John reveals that The Light which no darkness could ever overcome is Jesus. 
Life itself came and comes through Jesus. 

The universe was created by the Father but through the Son. Jesus became incarnate and was born of the Virgin Mary at a specific time and place. But he existed outside of time and space with the Father and the Holy Spirit, before creation ever began. 

Some Christians act as if we worship the Bible as the word of God. St. John reminds us that the definitive Word is not a book.The ultimate Word is a person, Jesus whose birth into our world we celebrate today. 

The God of Christianity is not the greatest power in the universe. He is more than that. He exits beyond the universe, beyond creation, above creation. In comparison to the grandeur of God, the universe is a snow globe. 

And today we celebrate our Christian belief that all of that was emptied into time and space, into a human life called Jesus. And why would God do that? He did it so that we might be able to share in his divinity.

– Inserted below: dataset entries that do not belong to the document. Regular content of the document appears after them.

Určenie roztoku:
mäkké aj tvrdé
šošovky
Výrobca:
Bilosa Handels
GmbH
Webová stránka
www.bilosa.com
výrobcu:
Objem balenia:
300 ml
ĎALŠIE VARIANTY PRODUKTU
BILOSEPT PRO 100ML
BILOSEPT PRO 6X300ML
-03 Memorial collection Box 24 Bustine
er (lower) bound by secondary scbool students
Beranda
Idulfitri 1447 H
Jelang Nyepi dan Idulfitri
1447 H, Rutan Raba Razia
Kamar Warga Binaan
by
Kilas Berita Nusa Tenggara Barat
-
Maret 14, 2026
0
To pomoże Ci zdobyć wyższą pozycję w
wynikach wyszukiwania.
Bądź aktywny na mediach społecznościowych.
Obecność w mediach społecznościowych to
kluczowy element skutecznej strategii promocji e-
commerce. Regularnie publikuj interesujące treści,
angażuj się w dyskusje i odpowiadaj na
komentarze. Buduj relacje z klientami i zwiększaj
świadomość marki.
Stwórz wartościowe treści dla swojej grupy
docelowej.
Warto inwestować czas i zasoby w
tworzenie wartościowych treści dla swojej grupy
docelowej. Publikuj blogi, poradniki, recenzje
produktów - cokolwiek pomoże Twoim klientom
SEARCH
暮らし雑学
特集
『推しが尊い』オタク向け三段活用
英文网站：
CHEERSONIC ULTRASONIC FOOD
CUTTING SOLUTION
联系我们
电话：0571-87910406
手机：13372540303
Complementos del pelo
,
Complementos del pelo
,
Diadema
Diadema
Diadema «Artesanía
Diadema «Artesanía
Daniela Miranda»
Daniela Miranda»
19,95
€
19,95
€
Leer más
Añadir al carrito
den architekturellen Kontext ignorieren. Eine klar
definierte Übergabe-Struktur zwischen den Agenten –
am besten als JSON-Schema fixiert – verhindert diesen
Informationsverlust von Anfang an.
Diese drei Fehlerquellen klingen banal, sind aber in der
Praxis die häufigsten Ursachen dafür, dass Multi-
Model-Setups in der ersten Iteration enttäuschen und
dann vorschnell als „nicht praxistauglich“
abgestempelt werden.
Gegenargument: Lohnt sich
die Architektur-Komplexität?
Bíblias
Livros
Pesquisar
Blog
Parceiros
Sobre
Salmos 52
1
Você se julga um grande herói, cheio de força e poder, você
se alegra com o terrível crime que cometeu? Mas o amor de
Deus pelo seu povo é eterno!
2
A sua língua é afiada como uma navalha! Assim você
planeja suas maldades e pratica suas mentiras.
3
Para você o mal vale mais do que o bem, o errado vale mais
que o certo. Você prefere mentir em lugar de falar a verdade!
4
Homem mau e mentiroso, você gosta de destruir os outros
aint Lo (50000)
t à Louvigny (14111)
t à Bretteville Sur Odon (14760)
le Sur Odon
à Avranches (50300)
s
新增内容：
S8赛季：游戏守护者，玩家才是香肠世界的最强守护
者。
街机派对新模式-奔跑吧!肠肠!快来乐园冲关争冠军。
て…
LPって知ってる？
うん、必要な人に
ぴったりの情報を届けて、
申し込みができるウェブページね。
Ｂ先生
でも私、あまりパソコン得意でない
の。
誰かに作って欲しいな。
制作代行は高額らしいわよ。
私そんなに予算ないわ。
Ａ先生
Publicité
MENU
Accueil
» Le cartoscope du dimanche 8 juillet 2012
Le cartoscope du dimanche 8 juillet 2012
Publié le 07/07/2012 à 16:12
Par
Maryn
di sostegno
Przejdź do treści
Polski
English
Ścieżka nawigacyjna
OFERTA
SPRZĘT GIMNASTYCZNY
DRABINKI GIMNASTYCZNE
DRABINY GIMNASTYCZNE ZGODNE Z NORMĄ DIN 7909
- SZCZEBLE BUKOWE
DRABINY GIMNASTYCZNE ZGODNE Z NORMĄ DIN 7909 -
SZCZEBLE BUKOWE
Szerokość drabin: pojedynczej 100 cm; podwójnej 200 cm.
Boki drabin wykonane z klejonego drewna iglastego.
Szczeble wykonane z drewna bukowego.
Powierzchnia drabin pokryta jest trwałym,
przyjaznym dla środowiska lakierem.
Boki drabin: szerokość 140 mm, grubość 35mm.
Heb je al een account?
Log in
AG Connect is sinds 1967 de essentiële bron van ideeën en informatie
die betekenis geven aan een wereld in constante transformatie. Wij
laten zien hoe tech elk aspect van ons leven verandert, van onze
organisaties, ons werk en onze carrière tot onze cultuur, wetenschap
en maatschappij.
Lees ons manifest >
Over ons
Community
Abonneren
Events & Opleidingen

He did it so that we might become more than simple creatures.  He did it to make us truly sons and daughters. 

This year we have 20 days of Christmas and perhaps we need all 20. Perhaps with 20 days of Christmas, we might just begin to grasp what this birth meant and who we are called to be. Together as the one holy catholic and apostolic Church, perhaps we in 2019 we can show the world that we are that light which the darkness cannot overcome.  He is the head, we are the body. The two are inseparable.